Portals and SOA are a mutual admiration society and they will be really taking off in 2006. Why? It will happen simply because of the emergence of portals as an effective means of delivering content to customers for a wide range of enterprise vendors from BI-Business Intelligence (the pioneers in portal usage) through Enterprise Content Management to Project Portfolio Management and everywhere in between.
Portals deliver now 4 effective services to users:
1)A user customizable one page Window with portlets into their most important info needs and concerns;
2)Increasingly the ability to drilldown into a specific portlet and get the underlying facts and analysis;
3)A place to present a common set of facts and events to a group of collaborating workers and users;
4)a place to direct events, alerts, and queries on what is happening for analysis, debate, and decisions.
And now these business portals are expanding with a vengeance as Software as a Service(SaaS) takes off. The new rush of user Web 2.0 customizable personal home pages from Google, Goowy, Microsoft, NetVibes, Protopage among others, just confirms the Portal-as-Web-viewer trend.
But even more important, the availability of easily built and customized personal web home pages like these lights a fire under any business applications that cannot deliver equivalent convenience and service.

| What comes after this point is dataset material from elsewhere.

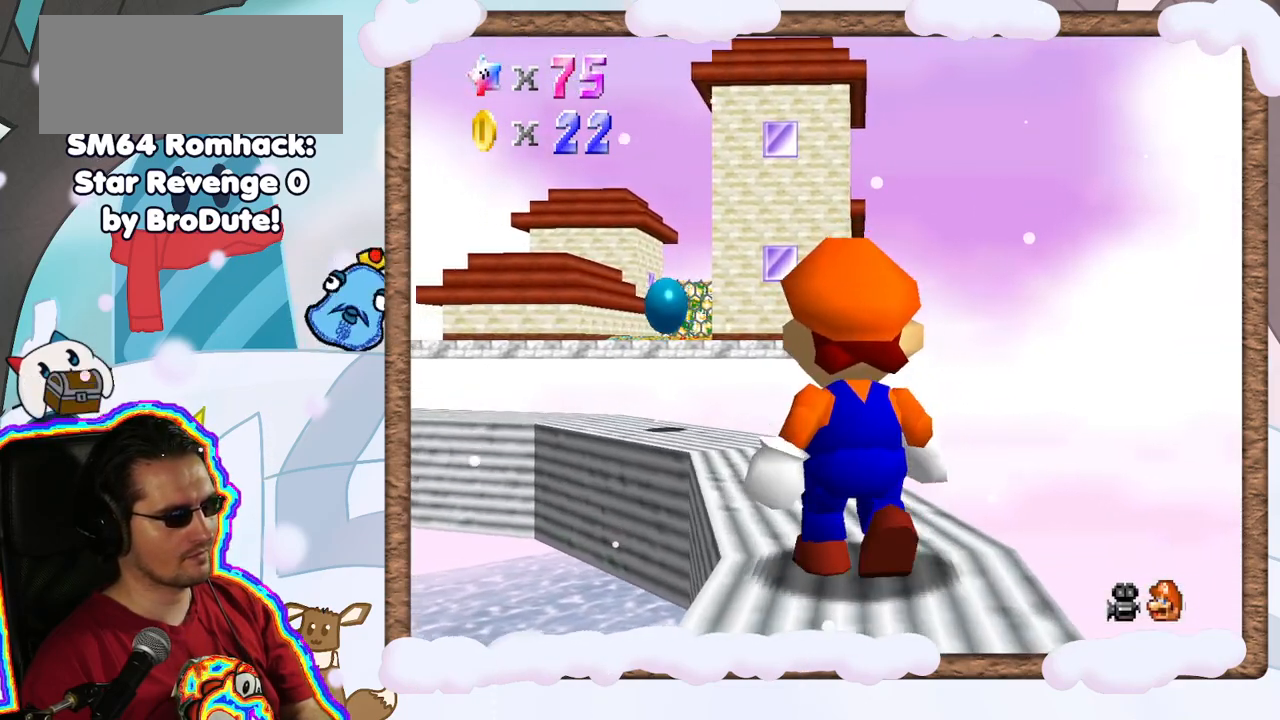
{"dt_ms": 500, "buttons": ["A"], "left_stick": "center", "events": [[300, "left_stick", "center"], [467, "A", "down"]]}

The SOA Side of the Equation.
Now SaaS implementations with AJAX, Flash, and Java Portals, do not have to use Service Oriented Architecture (SOA). Its just that SOA using SOAP and Web Services are attractive for just such applications. First, the security problems are reduced because many of the services are read-only and informational. But the cutting edge will be the collaboration and transactional portals. But here again, even with the security burden, SOA based systems deliver 3 key benefits:
1)they are open, cross platform, and cross browser reducing proprietary system risks;
2)they are designed to be highly integrated and interoperable and thus more manageable and customizable;
3)they are promiscuous and often reuse or more readily interface to legacy/existing apps – renewing and adding utility.
The net result is as Google, Microsoft and Yahoo fight for the best desktop portals and services, enterprise users are going to be saying why not the same Web interface and ease of use for their business applications – and companies as diverse as BEA, Cognos, Documentum, Lotus, Oracle, SalesForce.com, SAS among many many others are going to be saying why not indeed!